If auto-generating vx.conf files for products using dpkg, strace, ldd or whatever, please intelligently post-process generated file lists and replace lists of files with bind mounts of directories where possible.

E.g. suppose we're considering an emacs vx configuration file and it puts a whole lot of files in /usr/lib/emacs-someversion/. Instead of creating a vx configuration file which lists all the files in this directory, a bind mount of the directory alone will typically achieve the same result much faster and with fewer inodes consumed.

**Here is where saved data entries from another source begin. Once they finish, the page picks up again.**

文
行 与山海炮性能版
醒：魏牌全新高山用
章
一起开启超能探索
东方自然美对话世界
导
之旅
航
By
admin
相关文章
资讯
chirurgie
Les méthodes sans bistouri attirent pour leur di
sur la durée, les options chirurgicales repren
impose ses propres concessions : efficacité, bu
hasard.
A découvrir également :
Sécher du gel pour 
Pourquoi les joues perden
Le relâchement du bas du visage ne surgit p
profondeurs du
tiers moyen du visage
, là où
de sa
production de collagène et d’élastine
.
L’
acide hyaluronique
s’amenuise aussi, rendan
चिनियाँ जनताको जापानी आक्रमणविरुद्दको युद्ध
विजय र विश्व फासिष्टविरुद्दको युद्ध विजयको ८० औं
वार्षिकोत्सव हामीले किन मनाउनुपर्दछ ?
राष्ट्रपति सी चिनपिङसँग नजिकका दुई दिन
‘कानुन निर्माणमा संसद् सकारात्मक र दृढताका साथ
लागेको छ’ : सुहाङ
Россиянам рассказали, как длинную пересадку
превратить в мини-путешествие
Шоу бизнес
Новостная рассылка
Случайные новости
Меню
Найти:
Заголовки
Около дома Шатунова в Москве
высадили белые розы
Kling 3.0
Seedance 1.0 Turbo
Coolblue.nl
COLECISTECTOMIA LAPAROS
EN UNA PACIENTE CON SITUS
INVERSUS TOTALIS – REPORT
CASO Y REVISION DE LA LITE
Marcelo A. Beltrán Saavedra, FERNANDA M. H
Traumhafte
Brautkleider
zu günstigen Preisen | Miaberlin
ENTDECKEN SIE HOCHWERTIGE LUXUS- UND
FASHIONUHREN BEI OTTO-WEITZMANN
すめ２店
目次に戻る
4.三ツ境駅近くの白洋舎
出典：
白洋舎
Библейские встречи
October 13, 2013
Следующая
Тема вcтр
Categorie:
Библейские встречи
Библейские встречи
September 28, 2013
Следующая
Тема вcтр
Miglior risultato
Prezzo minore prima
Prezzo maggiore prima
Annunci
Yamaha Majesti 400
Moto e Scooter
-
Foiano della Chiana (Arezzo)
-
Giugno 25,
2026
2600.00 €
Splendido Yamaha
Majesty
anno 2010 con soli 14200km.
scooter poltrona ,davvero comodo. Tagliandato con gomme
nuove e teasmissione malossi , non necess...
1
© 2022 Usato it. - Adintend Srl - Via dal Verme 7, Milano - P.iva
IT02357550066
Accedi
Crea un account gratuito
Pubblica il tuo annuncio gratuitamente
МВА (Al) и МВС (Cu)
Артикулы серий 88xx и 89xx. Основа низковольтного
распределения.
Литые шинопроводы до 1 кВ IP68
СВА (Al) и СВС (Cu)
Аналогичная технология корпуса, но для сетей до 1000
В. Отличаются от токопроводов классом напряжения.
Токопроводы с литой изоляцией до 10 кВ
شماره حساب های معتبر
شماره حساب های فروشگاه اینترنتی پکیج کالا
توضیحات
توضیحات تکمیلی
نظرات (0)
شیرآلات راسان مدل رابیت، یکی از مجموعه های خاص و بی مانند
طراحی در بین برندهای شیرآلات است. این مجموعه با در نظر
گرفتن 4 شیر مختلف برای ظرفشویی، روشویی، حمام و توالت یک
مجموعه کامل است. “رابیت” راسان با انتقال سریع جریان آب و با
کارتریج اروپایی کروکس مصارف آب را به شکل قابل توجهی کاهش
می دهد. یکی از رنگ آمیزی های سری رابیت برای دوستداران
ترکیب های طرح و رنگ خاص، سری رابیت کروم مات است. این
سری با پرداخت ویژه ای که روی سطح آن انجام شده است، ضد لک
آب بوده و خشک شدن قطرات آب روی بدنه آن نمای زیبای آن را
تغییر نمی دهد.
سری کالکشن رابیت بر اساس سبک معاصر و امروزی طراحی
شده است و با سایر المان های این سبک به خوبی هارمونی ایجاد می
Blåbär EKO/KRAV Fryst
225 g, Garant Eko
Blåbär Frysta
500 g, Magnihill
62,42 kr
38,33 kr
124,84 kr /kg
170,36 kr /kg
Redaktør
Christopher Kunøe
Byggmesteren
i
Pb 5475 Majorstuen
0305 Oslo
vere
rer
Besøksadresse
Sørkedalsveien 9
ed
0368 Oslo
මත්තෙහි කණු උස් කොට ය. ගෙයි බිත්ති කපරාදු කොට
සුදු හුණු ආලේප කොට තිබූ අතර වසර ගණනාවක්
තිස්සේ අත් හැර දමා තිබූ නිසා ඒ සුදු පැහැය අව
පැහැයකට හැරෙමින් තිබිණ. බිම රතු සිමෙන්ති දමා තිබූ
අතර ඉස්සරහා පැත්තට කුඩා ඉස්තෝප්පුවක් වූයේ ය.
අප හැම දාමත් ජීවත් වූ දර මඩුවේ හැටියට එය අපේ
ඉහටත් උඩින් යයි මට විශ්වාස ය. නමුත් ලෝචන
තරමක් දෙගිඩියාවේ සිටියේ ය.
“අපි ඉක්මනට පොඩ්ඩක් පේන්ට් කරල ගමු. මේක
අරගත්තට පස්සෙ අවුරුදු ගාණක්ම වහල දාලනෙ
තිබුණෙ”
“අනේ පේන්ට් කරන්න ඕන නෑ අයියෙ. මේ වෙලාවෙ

It may also be useful to have a common home directory where auto-generated vx configuration files live, where they can be updated automatically by cron or by a hand-run script, and whence they can be soft linked from individual exam accounts.

stuffexam

There's now a first cut of a stuffer for the virtual exam environment available. This stuffs files, programs and new directories into the exam environment gaol of a given student WHILE IT IN USE (i.e., mid exam).

It works like this:

  1. Create a vx.conf-formatted file specifying the objects you want to add to the exam environment,
  2. Determine the host on which the exam environment for the target user/student has been created/is running (see below),
  3. Log on to that host using the exam account,
  4. Run priv stuffexam <zID> <vxconf-file>,
  5. Stand well clear.

Note 1: From a central host with access to the exam account home directory, you can determine on which host each user/student has their exam environment by checking the zID in each session directory under var. To stuff all user exam environments, you can then iterate through each host listed under var and then, on each host, iterate through each user/zID on that host and run the priv script.

Note 2: If the vx configuration file attempts to create directories, the new directory permissions setting from the top-level (main) vx.conf file is used.